The studio of Campeche painter Joaquín Clausell occupies several rooms in the upper part of the house. He lived there as the husband of Angela Cervantes, a descendant of the Counts of Santiago de Calimaya. Clausell received visitors in these rooms such as Gerardo Murillo (Dr. Atl), Diego Rivera, Carlos Pellicer, Salvador Novo and Julio Ruelas. The rooms contain 1,300 sketches by the artist including portraits of famous people, images of Christ, angels and animals and mythological scenes. These works show influences from the Impressionism and Symbolism movements. The collection of works by Clausell include foreshortened figures that the artist made simply to clean his brushes. Clausell's works are on display here due to an agreement between the Museum and the Museo Nacional de Arte, where every two months, works by this artists are circulated between the two museums.

The Jaime Torres Bodet Library contains approximately 10,000 volumes, mostly dealing with topics related to Mexico City. Its collection came from several sources including the 19th century newspaper collection, maps of the city from the city council reserve as well as original copies of laws passed by the city council. It also contains a large collection of books about the history of the city.

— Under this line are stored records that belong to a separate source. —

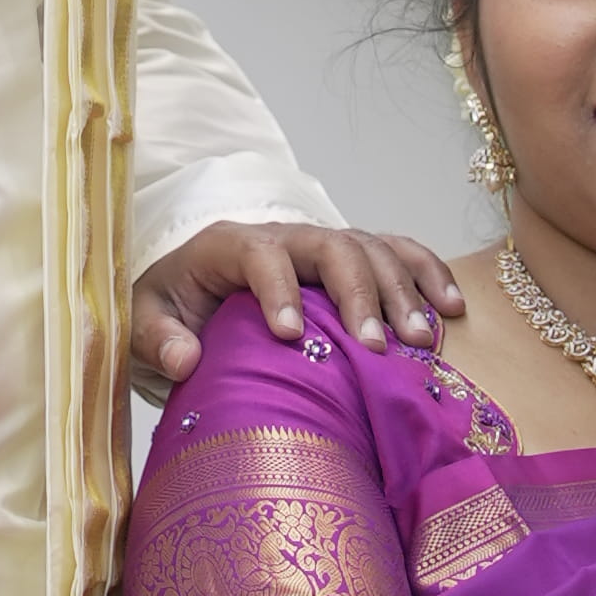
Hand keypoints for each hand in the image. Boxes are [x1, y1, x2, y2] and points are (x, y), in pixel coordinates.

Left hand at [132, 213, 457, 388]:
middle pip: (332, 247)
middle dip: (358, 294)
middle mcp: (285, 236)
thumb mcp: (143, 322)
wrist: (189, 296)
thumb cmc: (171, 308)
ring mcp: (323, 247)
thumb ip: (157, 338)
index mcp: (230, 245)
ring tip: (421, 340)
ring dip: (402, 291)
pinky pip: (399, 255)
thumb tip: (184, 358)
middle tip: (375, 348)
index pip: (260, 253)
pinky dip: (428, 275)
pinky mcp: (352, 262)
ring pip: (373, 250)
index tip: (290, 336)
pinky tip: (452, 310)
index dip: (277, 288)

There are also temporary exhibits, educational programs for children and adults, a room devoted to the river system in the Valley of Mexico, a bookstore, and guided tours. One of the events recently held here was called "Beats & Bits," which traced the origins of electronic music from the beginnings of the 20th century to the present. Another event was an exposition of Mexican wrestling (lucha libre) featuring photographs, costumes and other objects related to this spectacle.

In 1999, then-mayor of Mexico City, Cuauhtémoc Cárdenas Solórzano, gave the keys of the city to Pope John Paul II here.